| HN Mirror

Y	Hacker News new \| ask \| show \| jobs

by felipe_aramburu 2678 days ago

In lots of ways. AresDB has ingestion. Users take their data and say here make a table from this, persist that data the way I want you to great now I can query it and go along my merry business. I see lots of nice fancy optimizations in there. The kinds of things a small company like Blazing can only marvel at!

I also see a completely different use case. We don't want to ingest data into Blazing. That is NOT our cup of tea. We will make tools to help you persist data quickly. Working on it. But we want to read data the way YOU store it without asking you to duplicate it into our system and requiring significant effort from the user.

You have files. Great we can read them, query them, do all kinds of acrobatics on them and don't need you to store redundant copies of what you already had.

The files are stored in S3 or HDFS and other file systems. Great, we have built connections to interface with those file systems and you can query directly from them.

A user should be able to get blazing's docker container. Register a filesystem with the engine, and start querying their files within minutes of having launched the container. When we don't do this we fail. It does not seem to me that AresDB is trying to do this but I could be completely wrong and if you think so please tell me why!
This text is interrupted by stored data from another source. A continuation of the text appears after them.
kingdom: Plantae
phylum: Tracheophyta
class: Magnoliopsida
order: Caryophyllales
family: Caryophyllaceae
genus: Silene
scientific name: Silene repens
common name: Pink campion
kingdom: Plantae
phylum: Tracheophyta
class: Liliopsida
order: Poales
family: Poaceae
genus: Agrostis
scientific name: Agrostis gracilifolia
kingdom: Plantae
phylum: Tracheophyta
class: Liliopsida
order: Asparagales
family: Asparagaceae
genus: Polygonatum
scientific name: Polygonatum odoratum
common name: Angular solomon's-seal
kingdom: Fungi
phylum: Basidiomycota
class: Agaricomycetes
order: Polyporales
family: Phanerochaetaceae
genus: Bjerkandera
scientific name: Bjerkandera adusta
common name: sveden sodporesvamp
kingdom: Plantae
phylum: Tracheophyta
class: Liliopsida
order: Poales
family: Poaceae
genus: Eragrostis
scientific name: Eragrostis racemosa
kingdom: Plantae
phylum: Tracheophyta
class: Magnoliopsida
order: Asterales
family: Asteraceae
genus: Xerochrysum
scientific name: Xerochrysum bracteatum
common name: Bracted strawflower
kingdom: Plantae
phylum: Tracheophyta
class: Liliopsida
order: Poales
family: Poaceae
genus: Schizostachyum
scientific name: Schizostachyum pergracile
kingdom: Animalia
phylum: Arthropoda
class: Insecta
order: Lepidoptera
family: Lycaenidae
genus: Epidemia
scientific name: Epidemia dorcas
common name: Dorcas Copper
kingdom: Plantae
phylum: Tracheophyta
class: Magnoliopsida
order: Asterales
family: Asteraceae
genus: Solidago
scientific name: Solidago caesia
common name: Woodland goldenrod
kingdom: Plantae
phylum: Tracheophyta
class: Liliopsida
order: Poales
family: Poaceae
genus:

BlazingDB is meant to be connected to other tools in the rapids eco system. You interact with it through python. You can 0 copy IPC the data to any other tool in the rapids eco system. Want to a power a dashboard, sure, but this isn't the use case that we are optimizing for. We don't have a JDBC connection. We don't connect to tableau.

Blazing Focuses on Interpreting rather than JITing. Instead of focusing on trying to make the most performant compiled code possible by JITing exactly what we want we pay a process cost that reduces I/O. We convert Logical Plans into physical execution plans that are suitable for a SIMD architecture whose optimization centers around minimizing materializations and global memory accesses. We tried JIT but couldn't find a way to compile plans in less than a few hundred nano seconds at which point the overhead of compiling superseded that of interpreting operations in a kernel.